Perimenopause and the Weighted Vest: A Love Story?
I got my first weighted vest a little late. I was a fan of rucking (carrying a weight plate in a backpack specifically designed for added weight), and didn’t feel I needed another piece of fitness equipment. When my husband texted me about the Spy Ruck, I still wasn’t sure I needed a weighted vest. But a week later, a 12-pound vest showed up at my door, and I joined the legions of women in my neighborhood sporting the sexy accessory.
Unless you have been living under a rock, you know weighted vests are everywhere for middle-age women. (Are you even a middle-age woman if you don’t have a weighted vest?!) I’m here today to break down the science behind the weighted vest craze.
First, let’s talk about some of the benefits of adding weight to daily movement.
1. Improved Muscle Strength and Lower-Body Power: Studies in middle-aged and older women show that using a weighted vest as resistance during structured exercise enhances muscle strength and power compared to no vest use.
2. Improved Balance and Stability: Multiple studies found that weighted vest use during structured exercise improves balance and dynamic stability.
3. Preservation (or Slowing of Loss) of Bone Density: Research indicates that weighted vest use combined with impact or weight-bearing exercise may help maintain bone mineral density (BMD) in aging women.
(Important nuance: Simply wearing a weighted vest all day without adequate impact or structured exercise has not been proven to preserve bone density.)
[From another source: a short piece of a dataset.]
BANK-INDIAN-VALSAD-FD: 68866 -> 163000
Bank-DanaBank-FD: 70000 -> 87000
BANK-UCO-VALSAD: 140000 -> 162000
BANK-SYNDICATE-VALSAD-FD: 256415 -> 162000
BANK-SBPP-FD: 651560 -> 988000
So, what does the research actually say?
The science behind weighted vests is rooted in the principle of mechanical loading, where adding extra weight to the body during activity increases the stress placed on muscles, bones, and balance systems; stimuli that the body responds to by adapting and strengthening. In clinical research, postmenopausal women who performed structured lower-body exercises while wearing weighted vests three times per week for nine months showed significant increases in lower-body muscle strength (16–33%) and muscular power (~13%), as well as improvements in lateral stability and balance compared to controls not using vests, highlighting enhanced functional capacity and potentially reduced fall risk. Other randomized trials combining weighted vests with supervised strength training and walking found improvements in hip bone mineral density and balance over 32 weeks versus sedentary controls, suggesting that the added load during exercise may enhance skeletal and neuromuscular adaptations. Additionally, long-term interventions integrating weighted vests with jumping programs have demonstrated maintenance or reduced loss of hip bone density over multi-year periods in older women, supporting the role of impact plus loading in preserving bone health. It’s important to note that benefits are most consistently observed when vests are used in conjunction with structured exercise—simply wearing them passively without loading through movement does not reliably produce the same physiological effects.
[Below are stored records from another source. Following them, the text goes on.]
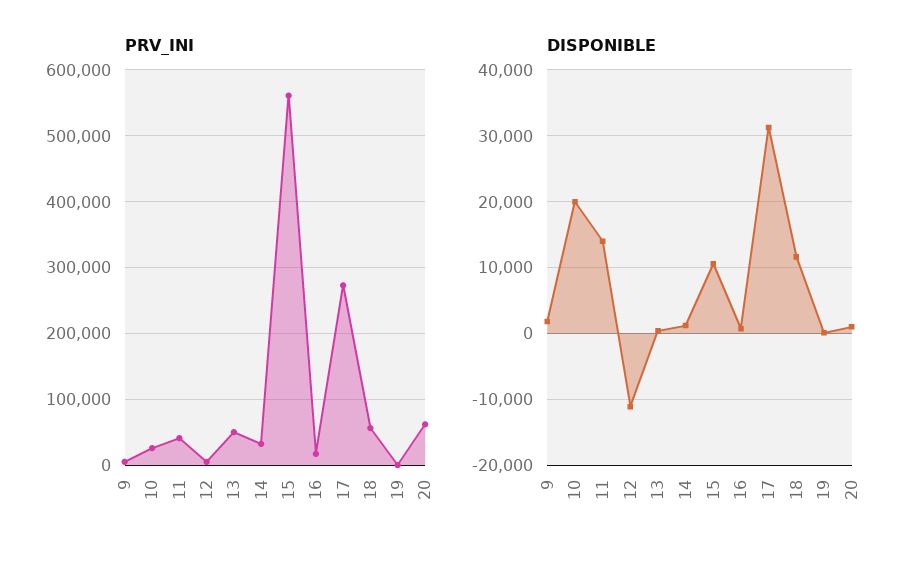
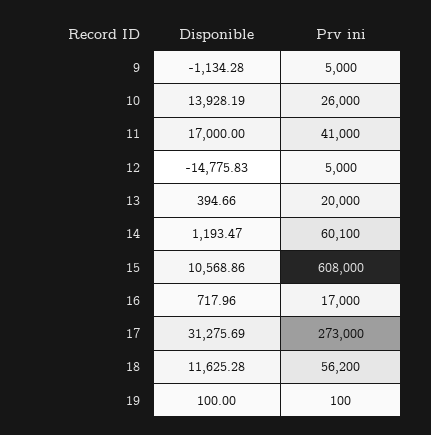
PRV_INI, 13: 50000 -> 20000
PRV_INI, 14: 30000 -> 60100
PRV_INI, 15: 560000 -> 608000
PRV_INI, 20: 60000 -> none
DISPONIBLE, 9: 2000 -> -1134.28
DISPONIBLE, 10: 20000 -> 13928.19
DISPONIBLE, 11: 14000 -> 17000
DISPONIBLE, 12: -11000 -> -14775.83
DISPONIBLE, 20: 1000 -> none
So there you have it. The benefits of wearing a weighted vest are proven, but the benefits come with wearing the vest during structured exercise. If you are just wearing your vest on a slow walk, you aren’t likely to get many of the benefits we covered above. Wearing a weighted vest while walking can enhance your walk, but to get the most out of this tool, you will need to wear it during your workout or a moderate to intense walk.